À la naissance d’Henri Matisse (1869), la ville du Cateau compte quelque 6500 habitants. Dans cette grosse bourgade, devenue l’un des principaux centres lainiers du nord de la France, les activités de commerce ont suivi le spectaculaire développement démographique : ainsi, on y dénombre 59 cabaretiers, 27 épiciers, 21 bouchers et charcutiers, 21 marchands d’étoffe et modistes, 18 aubergistes, 17 cordonniers, 16 boulangers, 14 tanneurs et bourreliers, 13 tailleurs, 9 brasseurs, 8 marchands de charbon, 6 chapeliers, 5 blanchisseurs, 5 couteliers, 4 marchands de bois, 1 banquier escompteur, 1 fabricant de savon et 1 marchand de chausson.
À une quinzaine de kilomètres du Cateau, la petite ville de Bohain en Vermandois, où est installée la famille Matisse, est un centre de tissage à la main comptant une quarantaine d’ateliers tenus par des artisans qualifiés réputés.
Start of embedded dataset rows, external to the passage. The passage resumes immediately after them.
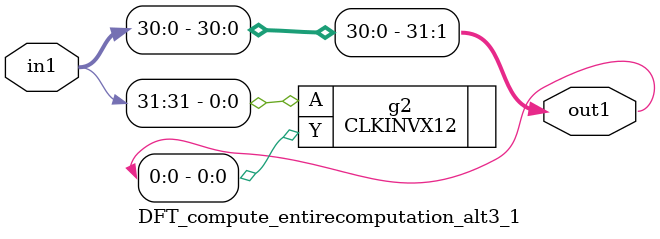
<source format=v>
`timescale 1ps / 1ps


module DFT_compute_entirecomputation_alt3_1(in1, out1);
  input [31:0] in1;
  output [31:0] out1;
  wire [31:0] in1;
  wire [31:0] out1;
  assign out1[1] = in1[0];
  assign out1[2] = in1[1];
  assign out1[3] = in1[2];
  assign out1[4] = in1[3];
  assign out1[5] = in1[4];
  assign out1[6] = in1[5];
  assign out1[7] = in1[6];
  assign out1[8] = in1[7];
  assign out1[9] = in1[8];
  assign out1[10] = in1[9];
  assign out1[11] = in1[10];
  assign out1[12] = in1[11];
  assign out1[13] = in1[12];
  assign out1[14] = in1[13];
  assign out1[15] = in1[14];
  assign out1[16] = in1[15];
  assign out1[17] = in1[16];
  assign out1[18] = in1[17];
  assign out1[19] = in1[18];
  assign out1[20] = in1[19];
  assign out1[21] = in1[20];
  assign out1[22] = in1[21];
  assign out1[23] = in1[22];
  assign out1[24] = in1[23];
  assign out1[25] = in1[24];
  assign out1[26] = in1[25];
  assign out1[27] = in1[26];
  assign out1[28] = in1[27];
  assign out1[29] = in1[28];
  assign out1[30] = in1[29];
  assign out1[31] = in1[30];
  CLKINVX12 g2(.A (in1[31]), .Y (out1[0]));
endmodule



</source>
Ici, on travaille les velours, la soie, les cachemires pour confectionner voiles, foulards et autres taffetas enrichis de fils d’or et d’argent qui font la renommée. Un artisanat précieux et coloré qui, soulignent les historiens d’art, n’a pu qu’influencer le jeune Matisse.
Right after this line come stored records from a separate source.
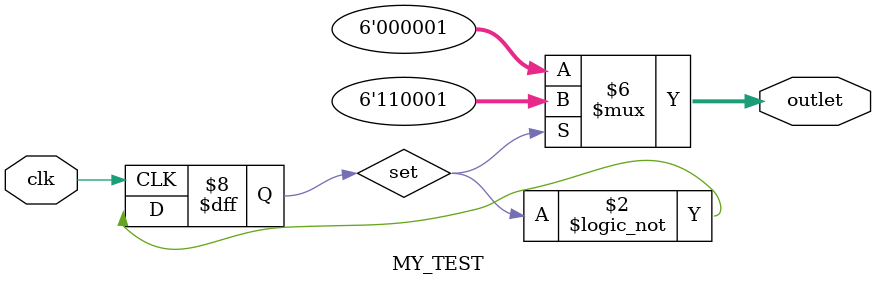
<source format=v>
module MY_TEST
(
	input clk,
	output reg [5:0] outlet
);

reg set;

initial 
begin
	outlet = 6'd0;
	set = 0;
end

always @(posedge clk)
begin
	set = !set;
end

always @(set)
begin
	if(set) outlet <= 6'd49; 
	else outlet <= 2'd01; 
end

endmodule

</source>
C’est ici, non loin de l’hôtel de ville, que les parents d’Henri Matisse ont ouvert une graineterie-droguerie en 1870. Contredisant les usages du temps qui voulaient qu’un fils, devenu adulte, poursuive l’activité commerçante du père, Henri, qui a été écolier à Bohain, collégien au Cateau, lycéen à Saint-Quentin, va trouver sa voie grâce… à une « appendicite à récidive » qui le cloue au lit un long moment : sa mère, qui avait saisi son attirance pour le dessin, lui offre une boîte de couleurs. « Avant, je n’avais de goût à rien, j’éprouvais une grande indifférence pour tout ce qu’on voulait me faire faire. A partir du moment où j’ai eu cette boîte de couleurs entre les mains, j’ai senti que c’était là qu’était ma vie » racontera-t-il plus tard. « Comme une bête qui va à ce qu’elle aime, je me suis dirigé là-dedans, au désespoir bien compréhensible de mon père qui m’avait fait faire d’autres études ».
Monté, sur proposition de son père, faire son droit à Paris, revenu travailler chez un notaire de Saint-Quentin, il n’a plus qu’une idée en tête : se trouver le plus de temps disponible pour le dessin, ses boîtes de couleurs. « La clef d’un nouveau monde » comme l’écrit Bruno Vouters.